Janine Rankin on losing our parking spaces
College St residents about to lose all their on-street parking for about 1.5 kilometres of their street were taken by surprise by the implications of living on a preferred cycle route.
These were not stupid or inattentive people. Somebody, somewhere in the Palmerston North City Council might have guessed that those in the block from Botanical Rd to Batt St, who already have tight restrictions on parking, might have an opinion.
OK, we might all accept that roads are there for road users, not as an extension of private properties on their edges.
They are also the lid on a maze of underground services, but that’s another story.
Some roading engineers, the professional ones, that is, not the armchair ones, will explain that residents have no particular rights over the roadway outside their houses.
That’s not entirely reasonable, of course, if the council expects them to mow the grass berms and clear the autumn leaves out of gutters and drains.
And we know city folk, especially as you move out of the city centre toward the suburbs, as you do travelling along College St, take a sort-of proprietary interest in the potential to park a car outside.
The present writer is excluded from that generalisation, given there’s a bend just before the driveway, and a request to have a protective yellow line painted along the kerb outside was granted.
Anyway, to find out in a letter from the council that car parks are about to be taken away, like, within a couple of weeks, could have been predicted to go down badly.
Ever so slightly pouring petrol on the fire was a comment that the proposal to upgrade College St’s cycle facilities was consistent with the council’s environmental and transport strategies ‘‘which have been developed in consultation with the community’’.
There were looks of total bafflement about that. None of the affected residents could recall any opportunities to make submissions on such strategies.
And you’ve got to be a pretty dedicated council watcher to find out what the comment meant.
It could well be a reference to the Integrated Transport Strategy of 2015.
This 73-page document, adopted in November 2015, has ‘‘encourage walking and cycling’’ as one of its key drivers, and clearly identifies College St as a primary on-road cycle route.
It signalled there would be ‘‘design responses for cyclists on primary cycle routes’’, and it was likely that would mean giving priority to cyclists over on-street parking.
There was a media article alerting people that the council was calling for submissions.
Submissions closed in May 2015, with 39 received.
It was reported to councillors that there had also been intensive pre-consultation with interest groups, which, at a glance, meant people with an interest in wheels.
Information about the draft and the consultation process was publicised on the council’s website, in a media release and in the
Square Circular.
Paper copies were also distributed to the Customer Service Centre, to all libraries, and made available at the ‘‘Let’s talk to the Councillor’’ meetings.

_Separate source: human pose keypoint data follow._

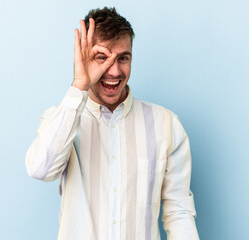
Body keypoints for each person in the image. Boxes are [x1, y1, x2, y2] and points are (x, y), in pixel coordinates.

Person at [25, 7, 199, 240]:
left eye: (123, 58)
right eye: (102, 58)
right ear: (85, 58)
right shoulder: (60, 119)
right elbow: (40, 170)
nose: (114, 71)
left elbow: (179, 212)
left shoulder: (166, 124)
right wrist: (80, 85)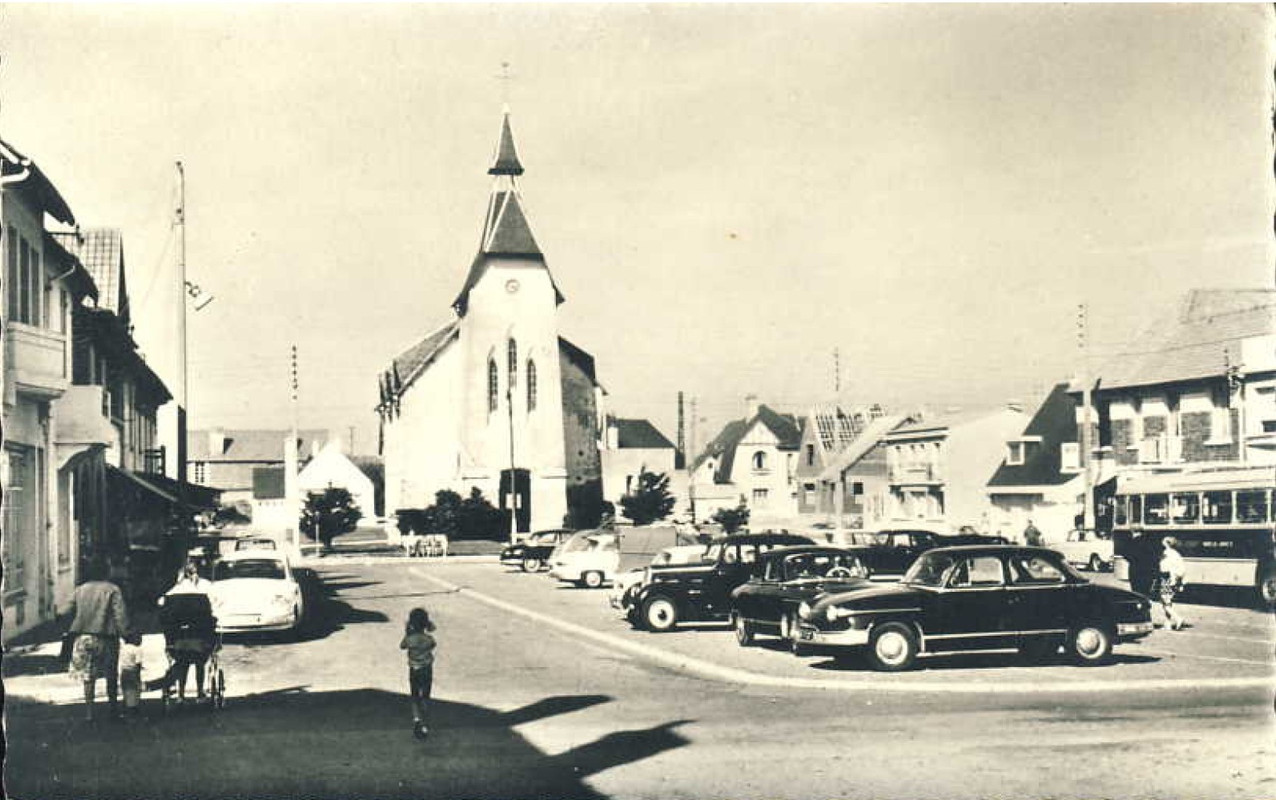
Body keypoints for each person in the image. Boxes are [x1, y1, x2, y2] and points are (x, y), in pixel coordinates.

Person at [66, 559, 129, 721]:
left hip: (83, 637)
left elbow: (67, 610)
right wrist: (126, 633)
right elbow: (119, 615)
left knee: (88, 675)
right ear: (106, 571)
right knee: (110, 673)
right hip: (106, 637)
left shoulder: (80, 590)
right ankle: (113, 708)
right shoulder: (112, 589)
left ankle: (89, 712)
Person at [400, 607, 438, 740]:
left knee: (415, 695)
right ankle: (425, 724)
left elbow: (402, 646)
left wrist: (407, 632)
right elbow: (434, 644)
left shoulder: (410, 639)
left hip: (414, 669)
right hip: (427, 669)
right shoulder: (428, 639)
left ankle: (416, 718)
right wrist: (429, 627)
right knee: (425, 696)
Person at [1156, 537, 1188, 630]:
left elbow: (1164, 568)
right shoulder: (1176, 553)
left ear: (1167, 543)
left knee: (1164, 601)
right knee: (1168, 602)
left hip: (1167, 579)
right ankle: (1168, 623)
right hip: (1174, 579)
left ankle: (1178, 618)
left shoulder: (1166, 553)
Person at [118, 630, 145, 720]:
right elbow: (138, 664)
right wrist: (138, 677)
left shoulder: (123, 648)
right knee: (134, 692)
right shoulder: (137, 650)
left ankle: (124, 712)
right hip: (133, 672)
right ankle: (133, 714)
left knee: (126, 692)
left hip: (124, 672)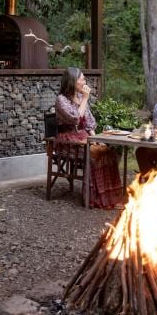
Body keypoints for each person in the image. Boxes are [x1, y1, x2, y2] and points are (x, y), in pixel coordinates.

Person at [55, 67, 124, 209]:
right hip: (67, 139)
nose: (85, 82)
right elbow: (75, 118)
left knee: (108, 151)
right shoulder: (61, 100)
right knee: (94, 155)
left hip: (83, 136)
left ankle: (111, 197)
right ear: (73, 81)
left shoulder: (80, 97)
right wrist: (86, 99)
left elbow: (89, 123)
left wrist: (97, 139)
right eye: (82, 79)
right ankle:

Most of the feedback the council received was, not surprisingly, from road users, particularly cyclists.
‘‘Strong concern was expressed about cyclist safety and the conflict between cyclists and cars, particularly cars parked in and using cycle lanes.
‘‘A number of suggestions were made to improve cycle safety, such as wider roads, protected or separated cycle lanes, physical barriers, use of footpaths for cycling, and bylaws.’’
Residents, it seems, were not targeted. They were hardly alerted, involved, reactive, or considered.
So it comes as no surprise that they have responded with a vengeance, and that the council, rather after the horse has bolted, is holding a public meeting to try to get the balance right.
END NOTE:
Cats will be cats, and it’s in their nature, with a dismissive flick of the tail, to ignore any rules humans try to impose.
In particular, they can be expected to totally ignore bylaws.
And their human staff are to various degrees likely to respect, if not actively encourage, their assumption of independence and superiority.
City councillors, some of whom have cats, are on the cusp of understanding the limitations of adopting a bylaw that cats will not read.
Today, the planning and strategy committee is expected to recommend the reviewed animals and bees bylaw include rules about mandatory desexing and microchipping felines by the time they are 4 months old.
Making it mandatory will not necessarily make it happen.
And so, another committee of sorts is likely to be formed, to grapple with real and perceived problems on the cat-management front.
... residents have no particular rights over the roadway outside their houses.